Perception is probably the most important sense people have.
If there is physical pain, or actual injury to the body then it is always a little bit disturbing, but it is the emotional injuries that tend not to heal. They become the ghosts that string along throughout a lifetime, coloring and re-coloring every experience.
Two people find themselves in the same situation and one comes away angry, or upset. The other comes away traumatized. All things being equal, the way they perceive this action makes all the difference. A slightly unsettling event for one person can be a tragedy for another. Even every day things can seem horrendously life changing for some people.
Accidents can be forgiven, but intentional cruelty is much harder to let go of. Likewise, learned responses to certain stimuli make a huge difference in the response.
I know people who seem to thrive on bad experiences and tragedies. It’s as if they need them in order to garner the attention they crave. One example is a person I know who constantly makes dark personal jokes about life. They are often rather horrifying, but come out of this person’s mouth as such dry dark humor that it takes a while for the truth of them to seep through. For example: “Some people hunt for eggs on Easter. I remember the year we had to hunt for Mommy.”

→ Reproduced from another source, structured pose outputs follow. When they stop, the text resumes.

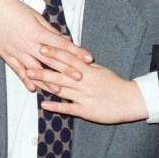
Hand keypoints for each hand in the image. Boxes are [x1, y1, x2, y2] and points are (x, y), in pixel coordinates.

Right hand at [0, 0, 93, 91]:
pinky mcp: (6, 55)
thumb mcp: (36, 16)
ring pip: (35, 70)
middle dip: (66, 69)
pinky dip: (25, 80)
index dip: (76, 52)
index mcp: (37, 32)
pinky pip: (17, 70)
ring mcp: (17, 51)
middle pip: (51, 59)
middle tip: (80, 78)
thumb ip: (50, 30)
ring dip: (47, 80)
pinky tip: (33, 88)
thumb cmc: (14, 8)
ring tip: (59, 90)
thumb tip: (64, 39)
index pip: (61, 44)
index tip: (88, 58)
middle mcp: (28, 43)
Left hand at [28, 46, 148, 123]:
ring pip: (62, 89)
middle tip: (28, 64)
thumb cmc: (115, 84)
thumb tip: (71, 55)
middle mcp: (84, 82)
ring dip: (46, 84)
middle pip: (61, 73)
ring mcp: (84, 96)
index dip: (54, 53)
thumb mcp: (100, 70)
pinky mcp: (86, 110)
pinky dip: (56, 106)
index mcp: (88, 70)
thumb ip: (84, 64)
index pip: (68, 59)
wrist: (130, 100)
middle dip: (44, 68)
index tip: (41, 47)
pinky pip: (69, 108)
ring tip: (32, 80)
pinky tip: (44, 104)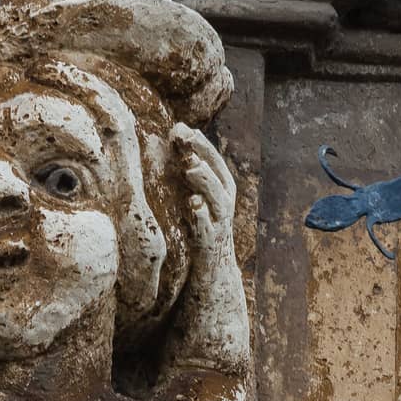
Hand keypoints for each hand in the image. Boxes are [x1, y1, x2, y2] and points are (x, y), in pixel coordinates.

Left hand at [172, 122, 236, 256]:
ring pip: (216, 198)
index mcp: (222, 188)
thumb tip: (176, 132)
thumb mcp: (198, 196)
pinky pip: (207, 229)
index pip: (214, 159)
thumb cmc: (202, 228)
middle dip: (203, 156)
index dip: (200, 143)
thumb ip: (190, 171)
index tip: (181, 128)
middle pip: (218, 174)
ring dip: (204, 181)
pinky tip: (193, 204)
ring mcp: (219, 224)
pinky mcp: (209, 244)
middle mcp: (224, 203)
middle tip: (185, 141)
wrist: (214, 272)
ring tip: (189, 168)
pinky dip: (201, 216)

I know other people who never mention the tragedies in their lives, those are the ones I believe are still suffering. It is still too painful for them to make these experiences any more real than they already are.
Our earliest years have a great effect on our perceptions, our responses. I am hoping Lennon will be able to take things pretty much in stride, the good and the bad by being able to talk about them and bring them out into the open. That way they surface, bloom and perhaps fade away for ever, leaving no emotional scars.